TRECHO FORNECIDO ::
────────────────────────────────────────

POLÍTICA

Sergio Moro pede demissão do ministério da Justiça

Ex-juiz da Lava Jato deixa o governo, fazendo graves acusações a Bolsonaro, após a demissão do comando da Polícia Federal pelo presidente
Por Gilson Camargo / Publicado em 24 de abril de 2020
Após 16 meses no governo, ex-juiz da Lava Jato sai atirando em Bolsonaro: "quer interferir em investigações desfavoráveis ao governo"

Foto: Marcello Casal Jr/ Agência Brasil

Após 16 meses no governo, ex-juiz da Lava Jato sai atirando em Bolsonaro: “quer interferir em investigações desfavoráveis ao governo”

Foto: Marcello Casal Jr/ Agência Brasil

O ministro da Justiça e Segurança Pública, Sergio Moro, anunciou sua saída do cargo em pronunciamento à imprensa, servidores e aliados na manhã desta sexta-feira, 24, no ministério, após a exoneração do diretor-geral da Polícia Federal, Maurício Valeixo.

A demissão do delegado, segundo Moro, foi uma determinação e uma interferência diretas do presidente da República, Jair Bolsonaro (sem partido) no comando da corporação para barrar inquéritos no STF. O ex-juiz federal de primeira instância que ganhou notoriedade no comando da Operação Lava Jato fez graves acusações a Bolsonaro, a quem serviu como ministro durante um ano e quatro meses.

────────────────────────────────────────

TAREFA A :: Extraia, sem nenhuma alteração, as linhas dos dados de origem abaixo, começando pela primeira e seguindo até a linha que contém "случае, если в рег.палату не", com as duas incluídas.

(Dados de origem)
────────────────────────────────────────

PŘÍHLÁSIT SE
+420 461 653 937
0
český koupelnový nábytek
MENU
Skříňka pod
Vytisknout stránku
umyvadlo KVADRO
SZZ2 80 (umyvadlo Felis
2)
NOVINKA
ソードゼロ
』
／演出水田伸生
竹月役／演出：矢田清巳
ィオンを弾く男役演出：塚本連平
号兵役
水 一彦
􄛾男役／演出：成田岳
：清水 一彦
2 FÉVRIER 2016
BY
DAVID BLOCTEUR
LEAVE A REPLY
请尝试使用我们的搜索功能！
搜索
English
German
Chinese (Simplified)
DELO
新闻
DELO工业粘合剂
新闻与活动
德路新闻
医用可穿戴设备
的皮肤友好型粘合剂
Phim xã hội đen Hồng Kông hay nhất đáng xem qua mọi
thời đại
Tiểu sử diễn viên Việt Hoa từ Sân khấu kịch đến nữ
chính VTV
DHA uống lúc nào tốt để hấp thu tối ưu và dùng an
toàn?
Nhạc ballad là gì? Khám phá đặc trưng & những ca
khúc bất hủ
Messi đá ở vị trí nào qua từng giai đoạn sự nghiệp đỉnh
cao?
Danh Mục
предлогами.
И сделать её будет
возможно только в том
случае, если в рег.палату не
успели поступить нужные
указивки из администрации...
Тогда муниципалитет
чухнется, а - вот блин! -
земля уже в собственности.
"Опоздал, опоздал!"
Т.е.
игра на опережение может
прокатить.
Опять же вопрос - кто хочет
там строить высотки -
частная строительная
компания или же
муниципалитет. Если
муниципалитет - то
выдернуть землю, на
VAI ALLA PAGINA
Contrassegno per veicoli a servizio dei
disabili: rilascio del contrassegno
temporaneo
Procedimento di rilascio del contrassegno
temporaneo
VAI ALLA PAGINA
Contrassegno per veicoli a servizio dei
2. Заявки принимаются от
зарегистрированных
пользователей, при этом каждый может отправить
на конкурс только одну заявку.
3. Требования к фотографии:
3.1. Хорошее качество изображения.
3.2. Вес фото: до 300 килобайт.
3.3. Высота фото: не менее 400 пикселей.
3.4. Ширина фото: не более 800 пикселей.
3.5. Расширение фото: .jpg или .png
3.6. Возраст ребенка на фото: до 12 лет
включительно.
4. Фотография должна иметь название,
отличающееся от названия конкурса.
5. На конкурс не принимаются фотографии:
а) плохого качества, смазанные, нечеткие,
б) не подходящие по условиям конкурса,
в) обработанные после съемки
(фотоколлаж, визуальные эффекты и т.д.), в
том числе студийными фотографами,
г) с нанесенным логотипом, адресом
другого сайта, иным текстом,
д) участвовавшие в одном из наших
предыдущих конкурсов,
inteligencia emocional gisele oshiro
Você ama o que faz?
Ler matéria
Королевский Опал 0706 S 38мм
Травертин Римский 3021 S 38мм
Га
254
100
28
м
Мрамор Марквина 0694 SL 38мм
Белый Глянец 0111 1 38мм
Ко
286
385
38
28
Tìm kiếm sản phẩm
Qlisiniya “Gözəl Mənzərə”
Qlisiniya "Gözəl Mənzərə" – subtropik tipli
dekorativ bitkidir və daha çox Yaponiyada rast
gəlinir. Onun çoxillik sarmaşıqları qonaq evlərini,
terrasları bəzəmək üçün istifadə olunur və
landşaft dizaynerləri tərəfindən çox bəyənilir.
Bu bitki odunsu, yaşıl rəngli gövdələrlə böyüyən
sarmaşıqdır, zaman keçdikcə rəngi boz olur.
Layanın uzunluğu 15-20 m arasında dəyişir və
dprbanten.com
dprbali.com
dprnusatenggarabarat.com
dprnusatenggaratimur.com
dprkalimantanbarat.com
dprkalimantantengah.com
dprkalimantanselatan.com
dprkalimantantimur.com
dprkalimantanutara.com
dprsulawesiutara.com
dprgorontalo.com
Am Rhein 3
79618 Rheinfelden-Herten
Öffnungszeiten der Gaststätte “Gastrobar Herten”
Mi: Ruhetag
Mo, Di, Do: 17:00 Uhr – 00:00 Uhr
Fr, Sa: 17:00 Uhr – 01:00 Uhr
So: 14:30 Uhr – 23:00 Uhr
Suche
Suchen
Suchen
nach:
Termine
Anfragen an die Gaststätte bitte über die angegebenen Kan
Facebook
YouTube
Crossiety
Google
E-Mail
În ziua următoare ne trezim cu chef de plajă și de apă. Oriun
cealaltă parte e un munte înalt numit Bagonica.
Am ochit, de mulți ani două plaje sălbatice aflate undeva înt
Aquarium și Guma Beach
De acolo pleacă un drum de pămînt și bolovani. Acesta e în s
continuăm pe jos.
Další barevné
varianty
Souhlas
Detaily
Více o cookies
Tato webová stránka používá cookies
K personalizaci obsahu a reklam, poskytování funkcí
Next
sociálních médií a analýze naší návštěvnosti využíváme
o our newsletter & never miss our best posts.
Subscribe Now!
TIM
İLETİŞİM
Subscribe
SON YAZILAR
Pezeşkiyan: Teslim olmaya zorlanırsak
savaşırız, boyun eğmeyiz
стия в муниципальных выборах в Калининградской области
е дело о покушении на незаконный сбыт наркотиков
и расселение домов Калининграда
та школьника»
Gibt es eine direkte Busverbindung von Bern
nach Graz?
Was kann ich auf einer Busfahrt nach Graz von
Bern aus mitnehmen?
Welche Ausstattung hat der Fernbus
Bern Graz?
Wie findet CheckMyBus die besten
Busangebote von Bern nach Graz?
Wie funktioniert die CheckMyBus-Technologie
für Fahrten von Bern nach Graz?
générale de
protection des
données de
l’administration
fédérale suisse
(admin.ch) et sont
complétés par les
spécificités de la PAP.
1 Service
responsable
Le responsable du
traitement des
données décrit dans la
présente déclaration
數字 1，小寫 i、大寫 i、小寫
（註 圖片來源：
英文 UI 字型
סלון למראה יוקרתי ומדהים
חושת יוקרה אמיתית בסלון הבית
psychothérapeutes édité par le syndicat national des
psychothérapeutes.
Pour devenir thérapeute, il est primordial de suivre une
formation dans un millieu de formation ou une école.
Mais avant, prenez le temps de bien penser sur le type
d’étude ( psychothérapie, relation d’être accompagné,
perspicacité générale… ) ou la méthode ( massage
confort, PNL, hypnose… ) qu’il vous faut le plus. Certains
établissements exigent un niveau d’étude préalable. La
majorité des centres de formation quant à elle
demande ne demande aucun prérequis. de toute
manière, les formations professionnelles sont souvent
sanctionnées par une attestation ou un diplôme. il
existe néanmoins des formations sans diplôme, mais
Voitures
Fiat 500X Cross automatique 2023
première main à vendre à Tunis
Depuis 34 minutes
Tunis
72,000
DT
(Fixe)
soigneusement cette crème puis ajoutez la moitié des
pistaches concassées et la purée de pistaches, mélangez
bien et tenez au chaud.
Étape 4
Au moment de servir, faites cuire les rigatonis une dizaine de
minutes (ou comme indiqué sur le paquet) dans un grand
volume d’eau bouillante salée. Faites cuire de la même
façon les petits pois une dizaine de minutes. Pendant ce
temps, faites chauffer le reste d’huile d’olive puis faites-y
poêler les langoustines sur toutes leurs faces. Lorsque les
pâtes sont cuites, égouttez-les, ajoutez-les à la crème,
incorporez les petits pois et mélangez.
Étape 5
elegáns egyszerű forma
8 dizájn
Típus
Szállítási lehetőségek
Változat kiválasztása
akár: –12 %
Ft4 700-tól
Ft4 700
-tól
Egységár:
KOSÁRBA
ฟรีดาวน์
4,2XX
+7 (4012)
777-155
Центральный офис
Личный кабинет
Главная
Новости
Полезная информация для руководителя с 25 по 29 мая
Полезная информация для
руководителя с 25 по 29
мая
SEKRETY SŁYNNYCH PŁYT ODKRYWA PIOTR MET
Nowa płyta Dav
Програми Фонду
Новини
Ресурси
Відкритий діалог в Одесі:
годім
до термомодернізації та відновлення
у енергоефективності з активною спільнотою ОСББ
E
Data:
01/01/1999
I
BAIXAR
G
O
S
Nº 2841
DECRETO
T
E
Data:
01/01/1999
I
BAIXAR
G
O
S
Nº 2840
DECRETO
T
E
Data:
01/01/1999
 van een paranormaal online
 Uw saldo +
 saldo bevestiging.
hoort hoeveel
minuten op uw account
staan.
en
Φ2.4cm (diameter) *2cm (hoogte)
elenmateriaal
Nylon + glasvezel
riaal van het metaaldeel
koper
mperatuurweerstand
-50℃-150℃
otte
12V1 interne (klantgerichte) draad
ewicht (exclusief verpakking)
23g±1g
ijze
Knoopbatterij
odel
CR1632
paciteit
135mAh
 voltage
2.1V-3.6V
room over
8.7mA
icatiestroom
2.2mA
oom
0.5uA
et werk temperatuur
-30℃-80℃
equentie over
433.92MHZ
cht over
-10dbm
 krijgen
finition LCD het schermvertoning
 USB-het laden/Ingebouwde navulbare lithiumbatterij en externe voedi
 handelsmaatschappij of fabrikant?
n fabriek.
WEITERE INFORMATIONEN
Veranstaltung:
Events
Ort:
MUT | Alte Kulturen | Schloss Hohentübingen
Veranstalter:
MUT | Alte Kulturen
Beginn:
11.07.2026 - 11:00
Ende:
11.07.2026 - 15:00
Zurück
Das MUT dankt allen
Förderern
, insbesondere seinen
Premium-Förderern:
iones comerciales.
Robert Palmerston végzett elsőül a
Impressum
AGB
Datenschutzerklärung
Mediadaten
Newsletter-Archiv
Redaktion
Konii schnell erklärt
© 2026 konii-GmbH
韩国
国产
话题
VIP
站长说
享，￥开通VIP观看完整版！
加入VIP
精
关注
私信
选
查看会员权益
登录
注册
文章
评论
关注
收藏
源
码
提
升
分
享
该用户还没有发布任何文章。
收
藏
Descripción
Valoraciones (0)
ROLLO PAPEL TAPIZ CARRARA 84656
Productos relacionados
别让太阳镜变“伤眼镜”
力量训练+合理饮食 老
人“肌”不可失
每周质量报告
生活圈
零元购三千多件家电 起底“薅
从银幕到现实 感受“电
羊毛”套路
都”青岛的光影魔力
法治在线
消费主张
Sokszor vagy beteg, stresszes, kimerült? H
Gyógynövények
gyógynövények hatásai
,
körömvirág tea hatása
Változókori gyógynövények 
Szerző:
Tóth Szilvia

────────────────────────────────────────

TAREFA B :: Liste todas as pessoas mencionadas pelo nome na notícia sobre a saída de Sergio Moro.

RESOLUÇÃO A ::
PŘÍHLÁSIT SE
+420 461 653 937
0
český koupelnový nábytek
MENU
Skříňka pod
Vytisknout stránku
umyvadlo KVADRO
SZZ2 80 (umyvadlo Felis
2)
NOVINKA
ソードゼロ
』
／演出水田伸生
竹月役／演出：矢田清巳
ィオンを弾く男役演出：塚本連平
号兵役
水 一彦
􄛾男役／演出：成田岳
：清水 一彦
2 FÉVRIER 2016
BY
DAVID BLOCTEUR
LEAVE A REPLY
请尝试使用我们的搜索功能！
搜索
English
German
Chinese (Simplified)
DELO
新闻
DELO工业粘合剂
新闻与活动
德路新闻
医用可穿戴设备
的皮肤友好型粘合剂
Phim xã hội đen Hồng Kông hay nhất đáng xem qua mọi
thời đại
Tiểu sử diễn viên Việt Hoa từ Sân khấu kịch đến nữ
chính VTV
DHA uống lúc nào tốt để hấp thu tối ưu và dùng an
toàn?
Nhạc ballad là gì? Khám phá đặc trưng & những ca
khúc bất hủ
Messi đá ở vị trí nào qua từng giai đoạn sự nghiệp đỉnh
cao?
Danh Mục
предлогами.
И сделать её будет
возможно только в том
случае, если в рег.палату не

RESOLUÇÃO B :: Sergio Moro, Jair Bolsonaro, Maurício Valeixo, Gilson Camargo, Marcello Casal Jr